28 March 2017
Making sense of the upheaval in the UC market
As recent events have shown, there is no question that the UC market is in the midst of a rapid transformation. The market’s landscape is changing, as big players exit stage right, and new names come to the forefront. Clearly, the biggest news in the industry is Avaya’s chapter 11 bankruptcy declaration. Don’t forget that only two months before that, Genesys acquired Interactive Intelligence. This same Interactive Intelligence had seen a $41 million decrease in economic earnings over the previous 5 years after moving to the cloud. (Forbes) Earlier in the same year, Aspect Software also filed for Chapter 11 bankruptcy, emerging quickly and repositioning itself in the market as part of the process.
Despite this apparent turmoil for some of the longest-standing companies in the industry, the cloud contact center market is expected to grow at a compound annual growth rate of 22.9% by 2022.
So where is this growth coming from? We know that many of the largest players are struggling to maintain pace in the growing cloud sector of the market.
The growth in the market comes from two sources: new technologies, and the consolidation of UC platforms.
First, much of the growth can be attributed to new technologies, such as WebRTC, where suppliers provide end users with APIs to build their own contact centers. However, the majority of contact center purchasers simply cannot build their own platform, due to restrictions on time and resources, or the need for customization and volume that WebRTC cannot support. The second source of growth comes from the increasing ubiquity of platforms like Microsoft's Skype for Business, which has been projected to reach 100 million seats by 2018 (unifysquare). The increasing adoption of Skype for Business enables suppliers to develop contact center solutions that build on a customer's existing communications platform. These solutions, such as ComputerTalk's ice contact center can be replicated across various groups within an organization, and encourage easy adoption due to the solution's compatibility with the existing communications platform. As communications products such as Skype for Business continue to grow in adoption, the need for these integrated (or in the case of ice, native) platforms will move to the forefront. The success of many contact center providers will hinge on a product's ability to leverage existing communication and collaboration tools.
What is driving this change?
The first driver behind these changes is the ubiquity of the platform. Nearly every business uses Microsoft's Office suite in some capacity, and many hosted Office bundles include Skype for Business by default. The same can be said for Google's G Suite, and even Amazon's Web Services platform. Businesses can obtain their communications and collaboration tools as part of their existing productivity suite, so they are less inclined to purchase, implement and learn separate technologies. Naturally, businesses also seek out integrated contact center solutions to embed seamlessly in their existing infrastructure.

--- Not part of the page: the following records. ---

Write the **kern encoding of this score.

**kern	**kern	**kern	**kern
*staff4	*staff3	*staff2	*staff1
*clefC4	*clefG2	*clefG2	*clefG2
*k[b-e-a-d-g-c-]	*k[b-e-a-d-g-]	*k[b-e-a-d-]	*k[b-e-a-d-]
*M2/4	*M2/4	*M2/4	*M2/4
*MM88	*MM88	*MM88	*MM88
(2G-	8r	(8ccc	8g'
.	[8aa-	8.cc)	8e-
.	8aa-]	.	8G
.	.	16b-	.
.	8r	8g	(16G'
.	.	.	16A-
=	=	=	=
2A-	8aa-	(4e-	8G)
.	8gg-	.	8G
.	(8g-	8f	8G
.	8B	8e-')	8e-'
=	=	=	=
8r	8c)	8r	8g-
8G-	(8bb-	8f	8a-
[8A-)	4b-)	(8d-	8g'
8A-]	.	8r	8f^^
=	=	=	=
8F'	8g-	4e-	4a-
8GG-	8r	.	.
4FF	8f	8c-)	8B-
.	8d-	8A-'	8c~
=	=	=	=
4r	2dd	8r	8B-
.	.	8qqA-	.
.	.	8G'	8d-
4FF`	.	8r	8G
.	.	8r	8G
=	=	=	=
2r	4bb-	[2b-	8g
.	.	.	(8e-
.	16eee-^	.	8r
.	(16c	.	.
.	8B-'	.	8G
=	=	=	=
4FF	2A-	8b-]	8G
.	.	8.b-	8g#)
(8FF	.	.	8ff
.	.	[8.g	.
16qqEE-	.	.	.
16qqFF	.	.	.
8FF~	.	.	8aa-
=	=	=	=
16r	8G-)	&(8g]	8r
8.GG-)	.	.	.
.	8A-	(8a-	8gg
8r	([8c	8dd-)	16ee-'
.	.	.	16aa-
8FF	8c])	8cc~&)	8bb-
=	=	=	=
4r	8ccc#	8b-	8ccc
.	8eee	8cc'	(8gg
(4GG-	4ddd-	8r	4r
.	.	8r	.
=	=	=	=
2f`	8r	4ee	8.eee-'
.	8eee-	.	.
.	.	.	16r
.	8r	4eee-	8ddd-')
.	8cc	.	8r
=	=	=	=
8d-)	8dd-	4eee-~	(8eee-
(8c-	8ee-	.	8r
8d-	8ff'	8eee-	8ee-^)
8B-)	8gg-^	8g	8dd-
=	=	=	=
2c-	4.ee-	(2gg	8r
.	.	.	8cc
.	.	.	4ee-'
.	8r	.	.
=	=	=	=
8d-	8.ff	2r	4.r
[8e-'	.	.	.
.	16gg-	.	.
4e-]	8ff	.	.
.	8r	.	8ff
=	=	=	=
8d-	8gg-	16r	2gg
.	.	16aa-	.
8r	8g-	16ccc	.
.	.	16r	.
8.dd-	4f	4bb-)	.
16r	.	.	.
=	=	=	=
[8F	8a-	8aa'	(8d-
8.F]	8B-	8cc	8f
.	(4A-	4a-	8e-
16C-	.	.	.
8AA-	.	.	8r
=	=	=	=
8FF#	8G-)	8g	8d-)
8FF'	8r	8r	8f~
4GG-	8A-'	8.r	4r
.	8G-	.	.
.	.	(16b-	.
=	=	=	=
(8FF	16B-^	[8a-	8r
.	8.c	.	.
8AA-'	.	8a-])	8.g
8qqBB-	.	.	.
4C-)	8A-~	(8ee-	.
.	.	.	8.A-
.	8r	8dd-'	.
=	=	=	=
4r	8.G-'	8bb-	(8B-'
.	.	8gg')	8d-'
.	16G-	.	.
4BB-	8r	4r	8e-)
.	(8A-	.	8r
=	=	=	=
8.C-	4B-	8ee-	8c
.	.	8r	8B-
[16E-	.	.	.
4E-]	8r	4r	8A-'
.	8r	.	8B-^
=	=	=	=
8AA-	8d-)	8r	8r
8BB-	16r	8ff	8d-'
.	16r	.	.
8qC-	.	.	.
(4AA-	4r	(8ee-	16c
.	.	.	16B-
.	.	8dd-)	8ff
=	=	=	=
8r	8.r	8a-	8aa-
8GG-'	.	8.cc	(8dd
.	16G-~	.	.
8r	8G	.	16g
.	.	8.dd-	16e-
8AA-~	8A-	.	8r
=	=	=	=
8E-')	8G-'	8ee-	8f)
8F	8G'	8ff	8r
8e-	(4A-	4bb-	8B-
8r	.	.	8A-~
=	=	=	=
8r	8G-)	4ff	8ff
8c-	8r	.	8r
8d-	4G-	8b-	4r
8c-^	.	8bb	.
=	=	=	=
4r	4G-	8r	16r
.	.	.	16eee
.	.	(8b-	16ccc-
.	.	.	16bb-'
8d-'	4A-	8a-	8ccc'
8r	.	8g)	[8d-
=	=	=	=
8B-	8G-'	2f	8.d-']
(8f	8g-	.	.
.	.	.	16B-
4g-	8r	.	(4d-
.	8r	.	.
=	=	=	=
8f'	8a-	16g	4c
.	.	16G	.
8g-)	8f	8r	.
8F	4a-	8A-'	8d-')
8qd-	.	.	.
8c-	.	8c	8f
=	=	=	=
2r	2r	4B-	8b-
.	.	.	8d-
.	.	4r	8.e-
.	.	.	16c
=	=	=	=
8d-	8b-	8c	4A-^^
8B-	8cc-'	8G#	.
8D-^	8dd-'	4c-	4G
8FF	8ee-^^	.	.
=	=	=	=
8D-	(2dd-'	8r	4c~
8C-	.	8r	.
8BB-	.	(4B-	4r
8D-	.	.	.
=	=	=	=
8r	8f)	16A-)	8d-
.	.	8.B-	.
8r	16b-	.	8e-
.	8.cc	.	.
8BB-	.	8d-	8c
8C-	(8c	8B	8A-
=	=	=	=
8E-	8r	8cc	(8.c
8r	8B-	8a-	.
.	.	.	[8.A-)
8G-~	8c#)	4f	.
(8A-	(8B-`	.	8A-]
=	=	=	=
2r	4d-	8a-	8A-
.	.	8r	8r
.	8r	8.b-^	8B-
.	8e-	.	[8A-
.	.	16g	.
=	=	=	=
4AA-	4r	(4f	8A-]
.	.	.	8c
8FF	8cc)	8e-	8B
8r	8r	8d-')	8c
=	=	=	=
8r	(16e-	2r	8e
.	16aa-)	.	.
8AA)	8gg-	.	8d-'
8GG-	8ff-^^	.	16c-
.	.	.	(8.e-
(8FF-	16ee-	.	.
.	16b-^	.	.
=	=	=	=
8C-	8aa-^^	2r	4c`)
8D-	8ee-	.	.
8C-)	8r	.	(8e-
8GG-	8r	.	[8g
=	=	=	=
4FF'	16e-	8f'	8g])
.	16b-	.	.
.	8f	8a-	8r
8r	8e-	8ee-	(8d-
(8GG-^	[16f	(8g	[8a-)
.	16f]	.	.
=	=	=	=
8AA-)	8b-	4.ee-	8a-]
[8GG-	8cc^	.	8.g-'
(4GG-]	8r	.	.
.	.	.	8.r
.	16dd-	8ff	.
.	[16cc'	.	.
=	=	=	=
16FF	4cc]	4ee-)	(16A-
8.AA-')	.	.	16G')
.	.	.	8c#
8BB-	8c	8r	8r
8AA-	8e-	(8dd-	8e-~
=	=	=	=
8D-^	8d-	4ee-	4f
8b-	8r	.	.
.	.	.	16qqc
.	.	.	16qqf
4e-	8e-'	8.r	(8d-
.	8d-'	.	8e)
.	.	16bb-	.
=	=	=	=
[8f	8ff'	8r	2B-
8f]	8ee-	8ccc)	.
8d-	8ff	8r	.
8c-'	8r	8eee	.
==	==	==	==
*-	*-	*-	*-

Interoperability is no longer sufficient- businesses with many users need a product that lives and breathes within its existing infrastructure.

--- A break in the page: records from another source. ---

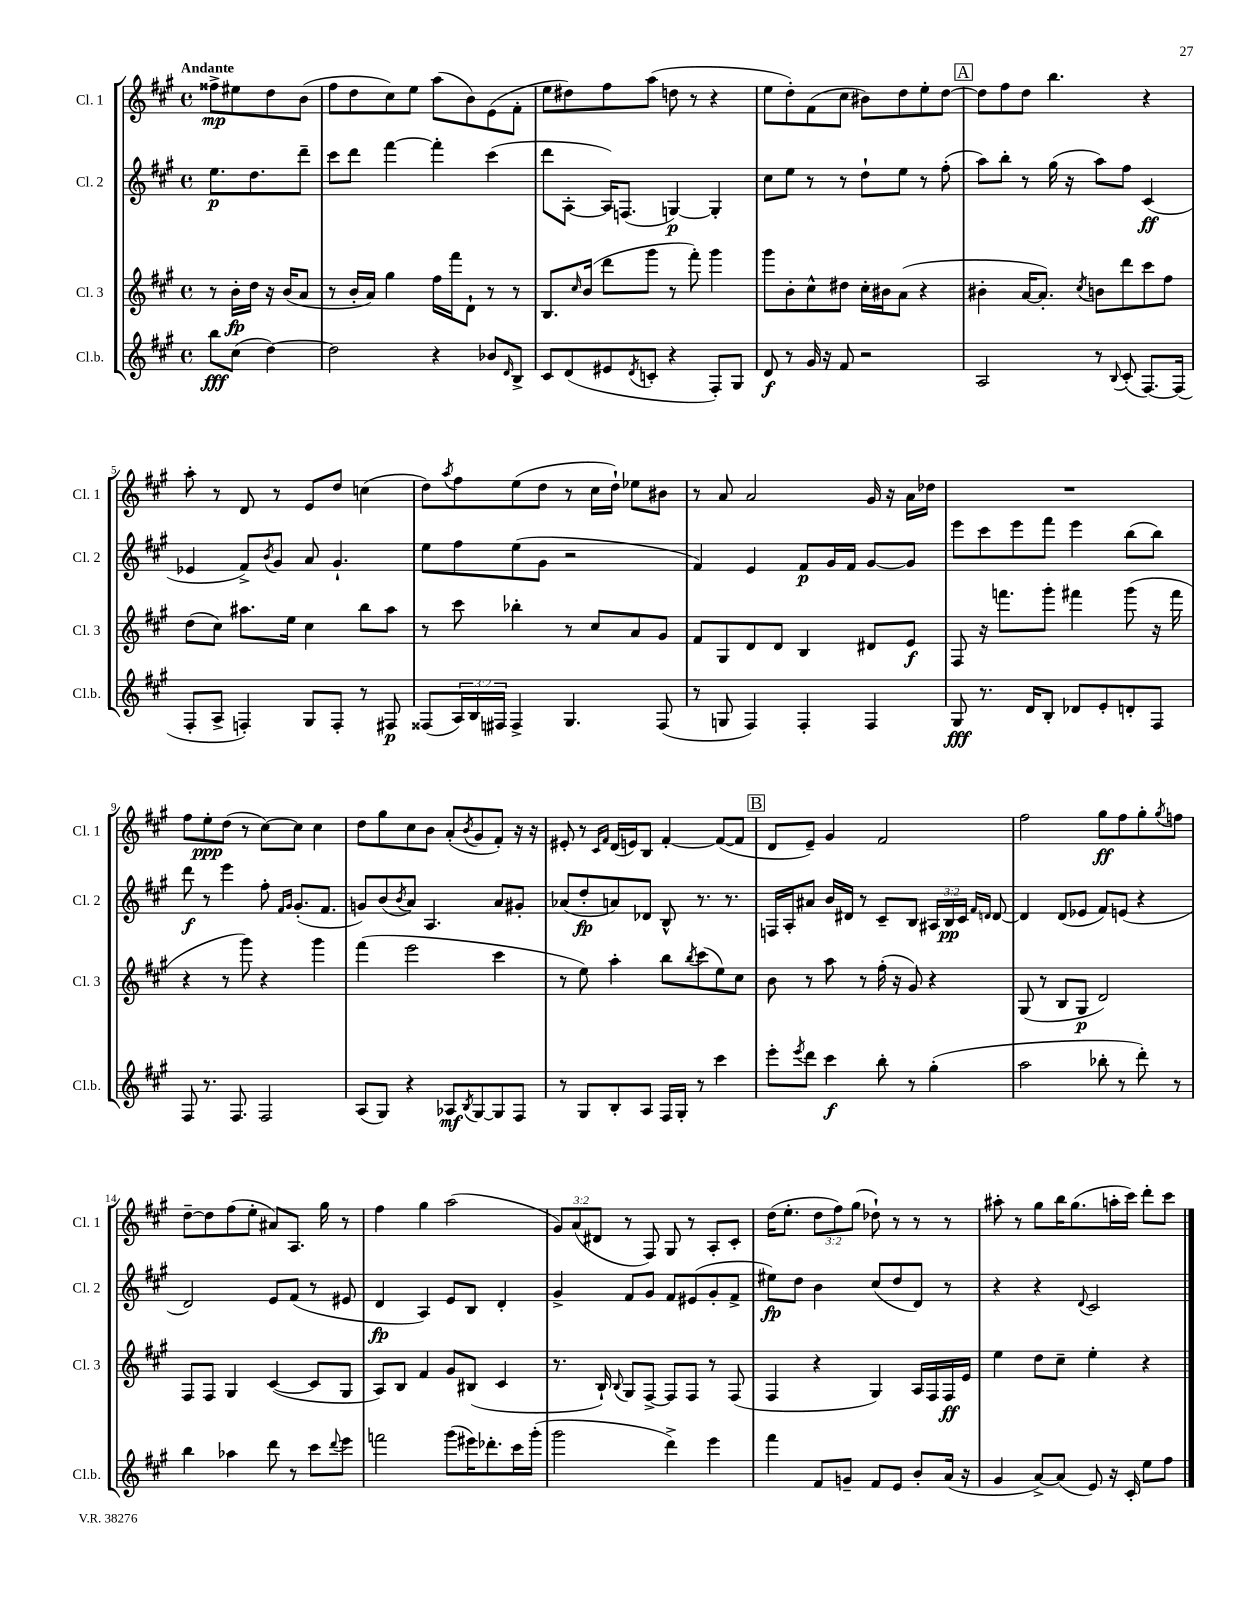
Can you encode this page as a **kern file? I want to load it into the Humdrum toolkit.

**kern	**kern	**kern	**kern
*staff4	*staff3	*staff2	*staff1
*clefG2	*clefG2	*clefG2	*clefG2
*k[f#c#g#]	*k[f#c#g#]	*k[f#c#g#]	*k[f#c#g#]
*M4/4	*M4/4	*M4/4	*M4/4
*met(c)	*met(c)	*met(c)	*met(c)
8bb	8r	8.ee	8ff##^
(8cc#	16b'	.	8ee#
.	16dd	8.dd	.
[4dd)	16r	.	8dd
.	(16b	.	.
.	8a	8ddd~	(8b
=	=	=	=
2dd]	8r	8ccc#	8ff#
.	16b'	8ddd	8dd
.	16a)	.	.
.	4gg#	[4fff#	8cc#)
.	.	.	8ee
4r	16ff#	4fff#']	(8aa
.	16fff#	.	.
.	8d`	.	8b)
8b-	8r	(4ccc#	(8e
16qqd	.	.	.
8B^	8r	.	8f#'
=	=	=	=
8c#	8.B	8ddd	8ee
(8d	.	[8A'	8dd#)
.	16qqcc#	.	.
.	(16b	.	.
8e#	8ddd	16A])	8ff#
.	.	(8.F	.
8qd	.	.	.
8c'	8ggg#	.	(8aa
4r	8r	[4G)	8dd
.	8fff#')	.	8r
8F#')	4ggg#	4G']	4r
8G#	.	.	.
=	=	=	=
8d	8ggg#	8cc#	8ee
8r	8b'	8ee	8dd')
16g#	8cc#^^	8r	(8f#
16r	.	.	.
8f#	8dd#	8r	8cc#
2r	16cc#'	8dd`	8b#)
.	16b#	.	.
.	(8a	8ee	8dd
.	4r	8r	8ee'
.	.	(8ff#'	[8dd
=	=	=	=
2A	4b#'	8aa)	8dd]
.	.	8bb'	8ff#
.	[16a	8r	8dd
.	8.a'])	.	.
.	.	(16gg#	4.bb
.	.	16r	.
.	8qcc#	.	.
8r	8b	8aa)	.
8qqB	.	.	.
(8c#'	8ddd	8ff#	.
[8.F#)	8ccc#	(4c#	4r
.	8ff#	.	.
(16F#]	.	.	.
=	=	=	=
8F#'	(8dd	4e-	8aa'
8A^	8cc#)	.	8r
4F')	8.aa#	8f#^)	8d
.	.	8qb	.
.	.	8g#	8r
.	16ee	.	.
8G#	4cc#	8a	8e
8F'	.	4.g#`	8dd
8r	8bb	.	(4cc
8F#	8aa#	.	.
=	=	=	=
(8F##	8r	8ee	8dd)
.	.	.	8qaa
24A)	8ccc#	8ff#	8ff#
24B	.	.	.
24F#	.	.	.
4F#^	4bb-'	(8ee	(8ee
.	.	8g#	8dd
4.G#	8r	2r	8r
.	8cc#	.	16cc#
.	.	.	16dd`)
.	8a	.	8ee-
(8F#	8g#	.	8b#
=	=	=	=
8r	8f#	4f#)	8r
8G	8G#	.	8a
4F#)	8d	4e	2a
.	8d	.	.
4F#'	4B	8f#	.
.	.	16g#	.
.	.	16f#	.
4F#	8d#	[8g#	16g#
.	.	.	16r
.	8e	8g#]	16a
.	.	.	16dd-
=	=	=	=
8G#	8F#	8eee	1r
8.r	16r	8ccc#	.
.	8.fff	.	.
.	.	8eee	.
16d	.	.	.
8B'	8ggg#'	8fff#	.
8d-	4fff#	4eee	.
8e'	.	.	.
8d'	(8ggg#	(8bb	.
8F#	16r	8bb)	.
.	16fff#	.	.
=	=	=	=
8F#	4r	8ddd	8ff#
8.r	.	8r	8ee'
.	8r	4eee	(8dd
8.F#	.	.	.
.	8ggg#)	.	8r
2F#	4r	8ff#'	[8cc#)
.	.	16qqf#	.
.	.	16qqg#	.
.	.	(8.g#'	8cc#]
.	4ggg#	.	4cc#
.	.	8.f#	.
=	=	=	=
(8A	(4fff#	8g)	8dd
8G#)	.	(8b	8gg#
.	.	8qb	.
4r	2eee	8a)	8cc#
.	.	4.A	8b
8A-	.	.	(8a'
8qB	.	.	8qb
[8G#	.	.	8g#
8G#]	4ccc#	8a	8f#')
8F#	.	8g#'	16r
.	.	.	16r
=	=	=	=
8r	8r	(8a-	8e#'
8G#	8ee)	8dd'	8r
.	.	.	16qqc#
.	.	.	16qqf#
8B'	4aa'	8a)	(16d
.	.	.	16e)
8A	.	8d-	8B
16F#	8bb	8B^^	[4f#'
16G#'	.	.	.
.	8qbb	.	.
8r	(8ccc#	8.r	.
4ccc#	8ee)	.	(8f#_
.	.	8.r	.
.	8cc#	.	8f#]
=	=	=	=
8eee'	8b	16F	8d
.	.	16A'	.
8qeee	.	.	.
8ddd	8r	8a#	8e~)
4ccc#	8aa	16b	4g#
.	.	16d#	.
.	8r	8r	.
8bb'	(16ff#'	8c#~	2f#
.	16r	.	.
8r	8g#)	8B	.
(4gg#'	4r	24A#	.
.	.	24B	.
.	.	24c#	.
.	.	16qqf#	.
.	.	16qqd	.
.	.	[8d	.
=	=	=	=
2aa	(8G#	4d]	2ff#
.	8r	.	.
.	8B	(8d	.
.	8G#	8e-	.
8bb-'	2d)	8f#)	8gg#
8r	.	(8e	8ff#
8ddd')	.	4r	8gg#'
.	.	.	8qgg#
8r	.	.	8ff
=	=	=	=
4bb	8F#	2d)	[8dd~
.	8F#	.	8dd]
4aa-	4G#	.	(8ff#
.	.	.	8ee'
8ddd	([4c#	8e	8a#)
8r	.	(8f#	8.A
8ccc#	8c#]	8r	.
.	.	.	16gg#
8qqddd	.	.	.
8eee	8G#	8e#	8r
=	=	=	=
2fff	8A)	4d	4ff#
.	8B	.	.
.	4f#	4A)	4gg#
(8ggg#	8g#	8e	(2aa
16eee#)	(8B#	8B	.
8.ddd-'	.	.	.
.	4c#	4d'	.
16ccc#	.	.	.
(16ggg#'	.	.	.
=	=	=	=
2ggg#	8.r	4g#^	12g#)
.	.	.	(12a
.	.	.	12d#
.	16B`)	.	.
.	8qqB	.	.
.	8G#	8f#	8r
.	[8F#^	8g#	8F#)
4ddd^)	8F#]	8f#	8G#
.	8F#	(8e#	8r
4eee	8r	8g#'	8A'
.	(8F#	8f#^	8c#'
=	=	=	=
4fff#	4F#	8ee#)	(16dd
.	.	.	8.ee'
.	.	8dd	.
8f#	4r	4b	12dd
.	.	.	12ff#)
8g~	.	.	.
.	.	.	(12gg#
8f#	4G#)	(8cc#	8dd-`)
8e	.	8dd	8r
8b'	16A	8d)	8r
.	16F#	.	.
(16a	16F#	8r	8r
16r	16e	.	.
=	=	=	=
4g#	4ee	4r	8aa#'
.	.	.	8r
[8a^)	8dd	4r	8gg#
(8a]	8cc#~	.	16bb
.	.	.	(8.gg#
.	.	8qqd	.
8e)	4ee'	2c#	.
16r	.	.	16aa'
16c#'	.	.	16ccc#)
8ee	4r	.	8ddd'
8ff#	.	.	8ccc#
==	==	==	==
*-	*-	*-	*-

What does this mean for the industry?
Contact center providers need to take a proactive product approach. Cobbling together an integrated solution from an existing product is not sufficient. This will not provide customers with the seamless experience they need, and the product will not match the look and feel of the existing UC platform. The more difficult approach just so happens to be the correct one. Solution providers need to rebuild their platform from the ground up, with a focus on leveraging all of the capabilities of the existing UC suite. Several providers in the market are offering a non-native Skype for Business contact center. These solutions do not take advantage of the robust feature set included not only in Skype for Business, but in the entire Office 365 suite.
How does this impact customers?
Customers are the real winners here. With the increasing ubiquity of these platforms, providers are dumping extraordinary amounts of money into support, feature parity and upgrades. Customers are now receiving the most robust, cost-efficient product with updates to the hour. Contact center platforms, such as ice, are so interwoven with the communications backbone that customers won't notice where Skype for Business ends and ice begins. Support becomes effortless when the platforms are so synchronized, and training costs are massively reduced by the similarities between the contact center and its communications layer.
What is next in the market?
In any industry experiencing an upheaval, there tends to be a period of relative calm shortly after the changes are made. The unified communications industry is no exception. Our experts have estimated that the clear UC winners will emerge in late 2017 or early 2018. At that point, so much consolidation will have occurred that there will be few remaining UC providers, and each of these providers will have partnered with a preferred contact center solution. Expect to see the market challengers make aggressive moves to achieve growth and solidify their position in the market for years to come.